Pain-points of existing search engines
Most search engines prior to AltaVista functioned by user submissions and manual indexing. The disadvantage of manual indexing was that they had a short lifespan. Once the web began to grow with various sites, it became impossible to cover every site manually.
Also search engines ended up showing different results because of the sites they covered and the order in which they were ranked. Moreover these search engines couldn’t find new websites.
There was definitely opportunity for a search engine to find new websites through an automated process.

The birth of AltaVista
AltaVista was launched in 1995 by Digital Equipment Corporation. Interestingly Digital was a manufacturer of supercomputers and the search engine, AltaVista was only a test case for the capabilities of a supercomputer.
AltaVista is essentially an amalgamation of a web crawler tool (known as Scooter, created by Louis Monier), an indexer (written by Michael Burrows) and the conception of the very idea by Paul Flaherty. After a Beta testing by the employees, the search engine was launched on December 15th 1995. On its launch, the site was visited by 300,000 users. And 2 years later in 1997, the site had nearly 80 million visitors everyday.

Features of AltaVista
AltaVista was able to index nearly 10 times the number of pages compared to other search engines. AltaVista was also capable of carrying out specific targeted searches. And it was provided free to the public because it was a marketing tool for the capabilities of their supercomputer.

AltaVista at its peak
  • It was the first search engine that enabled Natural Language Processing (NLP). So, searching for “Who is the President of the USA” would yield results only for ‘president’ and ‘USA’, not for filler words like ‘who’, ‘is’, ‘the’, ‘of’, etc. Moreover it also allowed boolean operators like ‘AND’, ‘OR’.
  • It was also able to fill the customer’s pain points by creating a complete index of the web and indexing pages, thus making it the first full text database of the web.
  • The user could also control the number of results that originated from a particular domain.
  • It was also the first search engine which allowed the user to search for images and videos.
  • It was the stepping stone for Google Translator. It allowed searches in multiple languages and could also translate web pages.

The fall of AltaVista
In 1996, AltaVista was partnering with Yahoo, supplementing the Yahoo search queries. This was followed by Digital’s acquisition by rival Compaq in 1998 for US$ 3.3 Million. Compaq was to be blamed for the first poor decision of trying to beat Yahoo’s search engine by diversifying the features of AltaVista and turning it into a cluttered complex page.
AltaVista lost the very simplistic edge it had with respect to its competitors, and users soon decided to switch to a new simplistic search engine ‘Google’ which would go on to make history.

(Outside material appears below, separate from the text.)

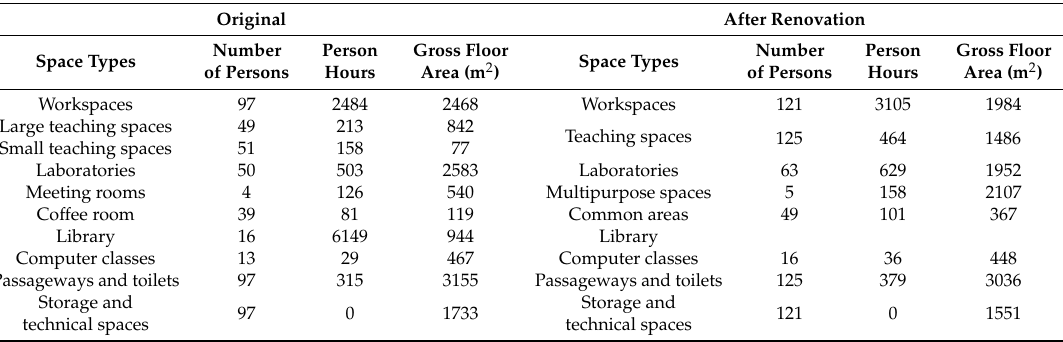
Table 2. The main functions of the building and their floor areas and person hours in the original plan and in the plan after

The cluttered complex AltaVista page

From 1999 to 2003, AltaVista changed ownership twice by Lycos and Overture before finally being acquired by Yahoo in 2003, which triggered the demise of AltaVista. All the remarkable technology of AltaVista was merged into Yahoo in 2011, and Yahoo closed down AltaVista in 2013.

Conclusion
AltaVista was never taken seriously as a search engine by Digital; it was more of a marketing tool for their supercomputer, the first blunder. Digital never realized the potential opportunity in web search.
By the time it was realized as a serious search engine contender, it was transformed into a complex portal, which was not preferred by users. Its financial turmoils were only adding oil to the fire. And soon it was too late, and once Google got its start, there was no stopping it.
This again goes to show how amazing technology at its finest couldn’t gain ground due to poor strategic decisions.